An Arizona man has been sentenced to 15 years in federal prison after being convicted in one of the largest telemedicine fraud cases ever brought to trial. In addition to prison time, the court ordered him to pay more than $452 million in restitution for helping orchestrate a scheme that drained over $1 billion from Medicare and other federal health care programs.
According to court records, 79-year-old Gary Cox of Maricopa County was the CEO of Power Mobility Doctor Rx, LLC (DMERx). Prosecutors say Cox ran an internet-based platform that generated fake doctors’ orders used to justify fraudulent insurance claims for medically unnecessary braces, pain creams, and other medical items.
The operation targeted hundreds of thousands of Medicare beneficiaries, many of them seniors, through misleading mailers, television ads, and calls from offshore call centers. Victims were convinced to hand over personal information and agree to receive medical products they didn’t need.

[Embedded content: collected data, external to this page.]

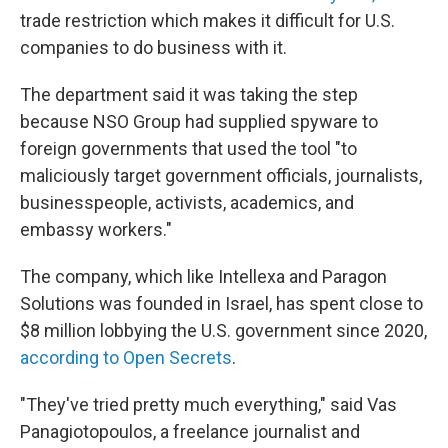
trade restriction which makes it difficult for U.S.
companies to do business with it.
The department said it was taking the step
because NSO Group had supplied spyware to
foreign governments that used the tool "to
maliciously target government officials, journalists,
businesspeople, activists, academics, and
embassy workers."
The company, which like Intellexa and Paragon
Solutions was founded in Israel, has spent close to
$8 million lobbying the U.S. government since 2020,
according to Open Secrets
.
"They've tried pretty much everything," said Vas
Panagiotopoulos, a freelance journalist and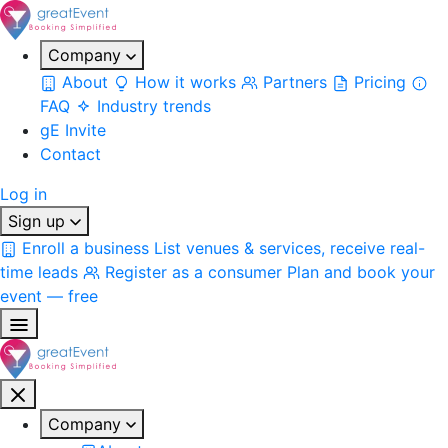
Company
About
How it works
Partners
Pricing
FAQ
Industry trends
gE Invite
Contact
Log in
Sign up
Enroll a business
List venues & services, receive real-
time leads
Register as a consumer
Plan and book your
event — free
Company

Behind the scenes, Cox and his co-conspirators connected telemarketers, pharmacies, and durable medical equipment suppliers with telemedicine companies willing to accept illegal kickbacks. Doctors were paid to sign off on orders without proper exams — sometimes after nothing more than a brief phone call, and in some cases with no patient interaction at all.

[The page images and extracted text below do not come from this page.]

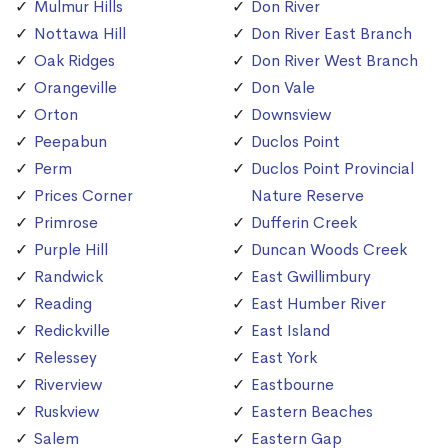
Mulmur Hills
Don River
Nottawa Hill
Don River East Branch
Oak Ridges
Don River West Branch
Orangeville
Don Vale
Orton
Downsview
Peepabun
Duclos Point
Perm
Duclos Point Provincial
Prices Corner
Nature Reserve
Primrose
Dufferin Creek
Purple Hill
Duncan Woods Creek
Randwick
East Gwillimbury
Reading
East Humber River
Redickville
East Island
Relessey
East York
Riverview
Eastbourne
Ruskview
Eastern Beaches
Salem
Eastern Gap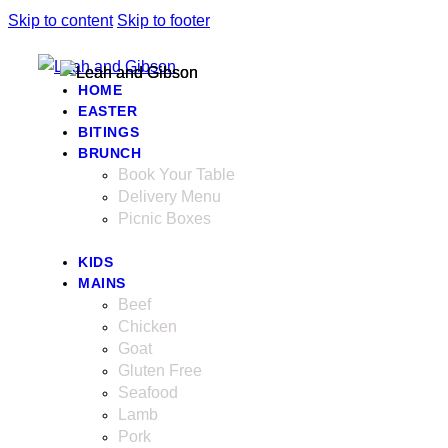
Skip to content
Skip to footer
HOME
EASTER
BITINGS
BRUNCH
Book Your Table
Delivery Menu
Picnic Boxes
KIDS
MAINS
Beef
Chicken
Goat
Gluten Free
Seafood
Lamb
Pork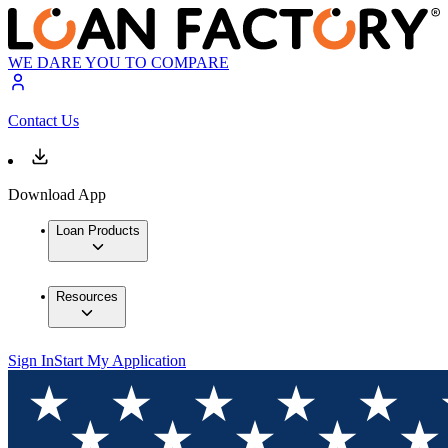
WE DARE YOU TO COMPARE
Contact Us
Download App
Loan Products
Resources
Sign In
Start My Application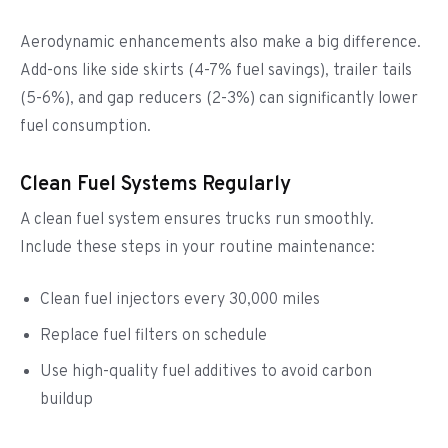
Aerodynamic enhancements also make a big difference.
Add-ons like side skirts (4-7% fuel savings), trailer tails
(5-6%), and gap reducers (2-3%) can significantly lower
fuel consumption.
Clean Fuel Systems Regularly
A clean fuel system ensures trucks run smoothly.
Include these steps in your routine maintenance:
Clean fuel injectors every 30,000 miles
Replace fuel filters on schedule
Use high-quality fuel additives to avoid carbon
buildup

Those fraudulent orders falsely claimed patients had been examined and treated. Medicare and insurance providers ultimately paid out more than $360 million based on those bogus claims. Investigators testified that the scheme was deliberately hidden through sham contracts and by removing what conspirators referred to as “dangerous words” that could trigger audits.
In June 2025, a jury convicted Cox on multiple felony counts, including conspiracy to commit health care fraud and wire fraud, health care kickback conspiracies, and making false statements in health care matters.
Federal authorities made it clear this case sends a strong warning. Officials emphasized that telemedicine fraud doesn’t just steal taxpayer money — it undermines care for vulnerable patients and strains already burdened health care programs meant to protect seniors and military families.
The investigation was conducted by the FBI, the Department of Health and Human Services Office of Inspector General, the VA Office of Inspector General, and the Defense Criminal Investigative Service.
Prosecutors from the Justice Department’s Criminal Division handled the case as part of the Health Care Fraud Strike Force Program, which has charged thousands of defendants responsible for tens of billions in fraudulent claims over the past decade.